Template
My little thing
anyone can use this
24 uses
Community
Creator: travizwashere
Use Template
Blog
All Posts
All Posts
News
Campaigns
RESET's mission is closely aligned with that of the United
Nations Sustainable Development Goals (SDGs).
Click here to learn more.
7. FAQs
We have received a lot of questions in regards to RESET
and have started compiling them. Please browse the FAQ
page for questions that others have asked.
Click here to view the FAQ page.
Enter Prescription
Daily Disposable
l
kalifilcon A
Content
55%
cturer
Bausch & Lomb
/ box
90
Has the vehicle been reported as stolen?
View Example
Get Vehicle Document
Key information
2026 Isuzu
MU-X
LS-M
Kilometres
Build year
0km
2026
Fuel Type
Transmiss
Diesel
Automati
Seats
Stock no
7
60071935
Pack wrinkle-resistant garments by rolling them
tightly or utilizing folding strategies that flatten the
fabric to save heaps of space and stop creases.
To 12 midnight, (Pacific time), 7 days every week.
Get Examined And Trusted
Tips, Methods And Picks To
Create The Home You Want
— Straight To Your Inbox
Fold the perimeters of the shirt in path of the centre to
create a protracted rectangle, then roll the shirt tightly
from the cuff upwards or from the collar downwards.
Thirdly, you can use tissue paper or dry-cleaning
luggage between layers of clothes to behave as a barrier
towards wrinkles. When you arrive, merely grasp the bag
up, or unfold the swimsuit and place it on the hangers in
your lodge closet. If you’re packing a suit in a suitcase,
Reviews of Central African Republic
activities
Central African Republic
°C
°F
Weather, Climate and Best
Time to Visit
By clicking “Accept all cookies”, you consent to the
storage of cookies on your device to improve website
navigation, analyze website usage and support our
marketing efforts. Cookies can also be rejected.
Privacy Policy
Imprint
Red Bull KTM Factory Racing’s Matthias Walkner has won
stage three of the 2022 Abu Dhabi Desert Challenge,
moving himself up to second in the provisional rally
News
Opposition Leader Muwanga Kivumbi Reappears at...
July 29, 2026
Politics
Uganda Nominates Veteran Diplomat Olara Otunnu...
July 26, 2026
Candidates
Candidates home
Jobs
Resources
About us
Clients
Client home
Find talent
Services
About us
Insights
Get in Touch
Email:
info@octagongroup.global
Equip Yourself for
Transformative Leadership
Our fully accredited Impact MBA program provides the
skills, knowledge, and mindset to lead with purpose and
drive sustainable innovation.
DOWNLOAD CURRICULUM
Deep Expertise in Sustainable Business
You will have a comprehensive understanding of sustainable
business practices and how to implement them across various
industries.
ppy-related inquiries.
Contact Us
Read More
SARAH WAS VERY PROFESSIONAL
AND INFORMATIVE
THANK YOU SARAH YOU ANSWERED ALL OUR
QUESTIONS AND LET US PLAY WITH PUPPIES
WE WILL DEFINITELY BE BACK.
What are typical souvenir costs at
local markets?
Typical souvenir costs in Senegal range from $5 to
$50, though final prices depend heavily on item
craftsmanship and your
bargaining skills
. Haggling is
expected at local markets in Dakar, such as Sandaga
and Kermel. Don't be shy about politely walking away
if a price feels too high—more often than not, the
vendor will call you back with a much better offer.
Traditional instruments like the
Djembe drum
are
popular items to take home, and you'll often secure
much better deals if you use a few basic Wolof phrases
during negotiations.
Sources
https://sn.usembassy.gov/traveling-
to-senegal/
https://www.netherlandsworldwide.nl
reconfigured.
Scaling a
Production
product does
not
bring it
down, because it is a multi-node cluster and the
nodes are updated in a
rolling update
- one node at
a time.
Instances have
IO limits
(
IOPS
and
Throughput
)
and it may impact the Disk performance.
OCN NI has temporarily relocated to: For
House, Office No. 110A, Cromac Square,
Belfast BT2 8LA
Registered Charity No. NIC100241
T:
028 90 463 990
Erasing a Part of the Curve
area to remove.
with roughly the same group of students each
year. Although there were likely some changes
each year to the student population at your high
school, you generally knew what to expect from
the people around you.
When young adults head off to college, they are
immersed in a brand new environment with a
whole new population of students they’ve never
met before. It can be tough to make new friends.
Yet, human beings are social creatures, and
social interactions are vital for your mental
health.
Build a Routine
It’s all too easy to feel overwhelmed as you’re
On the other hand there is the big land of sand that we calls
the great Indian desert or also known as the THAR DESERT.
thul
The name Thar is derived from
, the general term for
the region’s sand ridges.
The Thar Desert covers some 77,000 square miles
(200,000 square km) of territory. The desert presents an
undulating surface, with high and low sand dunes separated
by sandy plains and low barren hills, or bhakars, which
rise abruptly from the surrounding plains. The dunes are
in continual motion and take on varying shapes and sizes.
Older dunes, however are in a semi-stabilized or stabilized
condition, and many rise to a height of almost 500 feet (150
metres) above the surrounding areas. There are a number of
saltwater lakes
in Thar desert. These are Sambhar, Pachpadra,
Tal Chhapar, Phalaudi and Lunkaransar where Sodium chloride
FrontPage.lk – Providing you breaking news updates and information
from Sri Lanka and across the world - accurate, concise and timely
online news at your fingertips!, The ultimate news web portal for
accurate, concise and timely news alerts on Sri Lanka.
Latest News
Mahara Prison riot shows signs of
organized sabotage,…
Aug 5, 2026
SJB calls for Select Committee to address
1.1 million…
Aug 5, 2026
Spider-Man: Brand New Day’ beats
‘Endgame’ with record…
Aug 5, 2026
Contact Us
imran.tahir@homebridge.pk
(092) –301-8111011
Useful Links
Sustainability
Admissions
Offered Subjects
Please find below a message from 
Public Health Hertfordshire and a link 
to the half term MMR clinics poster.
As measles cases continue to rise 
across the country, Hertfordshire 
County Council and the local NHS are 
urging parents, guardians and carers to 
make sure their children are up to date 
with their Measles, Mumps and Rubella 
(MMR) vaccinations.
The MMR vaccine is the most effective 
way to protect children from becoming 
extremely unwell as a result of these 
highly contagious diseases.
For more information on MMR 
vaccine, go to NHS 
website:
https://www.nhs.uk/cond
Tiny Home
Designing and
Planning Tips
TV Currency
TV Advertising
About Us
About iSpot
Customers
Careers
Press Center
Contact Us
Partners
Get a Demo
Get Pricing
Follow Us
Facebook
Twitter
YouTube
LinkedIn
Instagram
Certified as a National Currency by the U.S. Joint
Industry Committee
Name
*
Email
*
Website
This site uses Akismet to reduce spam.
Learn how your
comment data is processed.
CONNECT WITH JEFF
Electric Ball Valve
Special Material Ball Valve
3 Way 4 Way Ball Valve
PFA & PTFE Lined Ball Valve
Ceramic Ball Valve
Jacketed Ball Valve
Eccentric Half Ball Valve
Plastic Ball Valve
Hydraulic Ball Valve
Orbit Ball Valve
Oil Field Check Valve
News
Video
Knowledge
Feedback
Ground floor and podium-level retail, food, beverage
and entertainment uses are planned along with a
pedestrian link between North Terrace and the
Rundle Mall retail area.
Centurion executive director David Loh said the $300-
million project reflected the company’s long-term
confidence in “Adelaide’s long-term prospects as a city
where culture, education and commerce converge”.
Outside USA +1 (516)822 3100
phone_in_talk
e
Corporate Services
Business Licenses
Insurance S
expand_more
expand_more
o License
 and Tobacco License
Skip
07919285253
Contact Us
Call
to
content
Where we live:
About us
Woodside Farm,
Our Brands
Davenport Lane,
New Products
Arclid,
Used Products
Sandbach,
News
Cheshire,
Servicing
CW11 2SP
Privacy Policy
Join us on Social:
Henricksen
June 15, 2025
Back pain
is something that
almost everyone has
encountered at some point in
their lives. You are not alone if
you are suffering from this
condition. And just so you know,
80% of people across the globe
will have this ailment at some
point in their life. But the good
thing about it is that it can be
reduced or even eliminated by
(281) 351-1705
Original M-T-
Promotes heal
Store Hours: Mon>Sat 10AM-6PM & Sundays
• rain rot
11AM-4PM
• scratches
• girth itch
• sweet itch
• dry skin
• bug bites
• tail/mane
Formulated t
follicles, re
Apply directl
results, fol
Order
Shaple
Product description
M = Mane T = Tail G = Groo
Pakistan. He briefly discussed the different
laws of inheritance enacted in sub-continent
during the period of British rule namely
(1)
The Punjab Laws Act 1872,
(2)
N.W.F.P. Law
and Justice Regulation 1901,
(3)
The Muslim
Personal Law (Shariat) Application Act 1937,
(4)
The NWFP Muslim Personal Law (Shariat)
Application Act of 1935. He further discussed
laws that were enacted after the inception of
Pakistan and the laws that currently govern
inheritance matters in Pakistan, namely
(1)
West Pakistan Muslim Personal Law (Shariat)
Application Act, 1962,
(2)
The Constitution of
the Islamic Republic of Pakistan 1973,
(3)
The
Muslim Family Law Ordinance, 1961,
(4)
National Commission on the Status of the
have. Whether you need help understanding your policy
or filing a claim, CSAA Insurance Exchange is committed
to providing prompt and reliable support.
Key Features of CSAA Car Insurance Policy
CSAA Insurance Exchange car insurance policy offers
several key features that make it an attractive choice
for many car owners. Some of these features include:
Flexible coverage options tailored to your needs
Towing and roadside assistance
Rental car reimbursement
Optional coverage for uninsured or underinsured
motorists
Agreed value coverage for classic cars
----
Copy out only the lines of the records above from the one with "Ceramic Ball Valve" through the one with "million project reflected", exactly as they stand, both included.

Output for this task:
Ceramic Ball Valve
Jacketed Ball Valve
Eccentric Half Ball Valve
Plastic Ball Valve
Hydraulic Ball Valve
Orbit Ball Valve
Oil Field Check Valve
News
Video
Knowledge
Feedback
Ground floor and podium-level retail, food, beverage
and entertainment uses are planned along with a
pedestrian link between North Terrace and the
Rundle Mall retail area.
Centurion executive director David Loh said the $300-
million project reflected the company’s long-term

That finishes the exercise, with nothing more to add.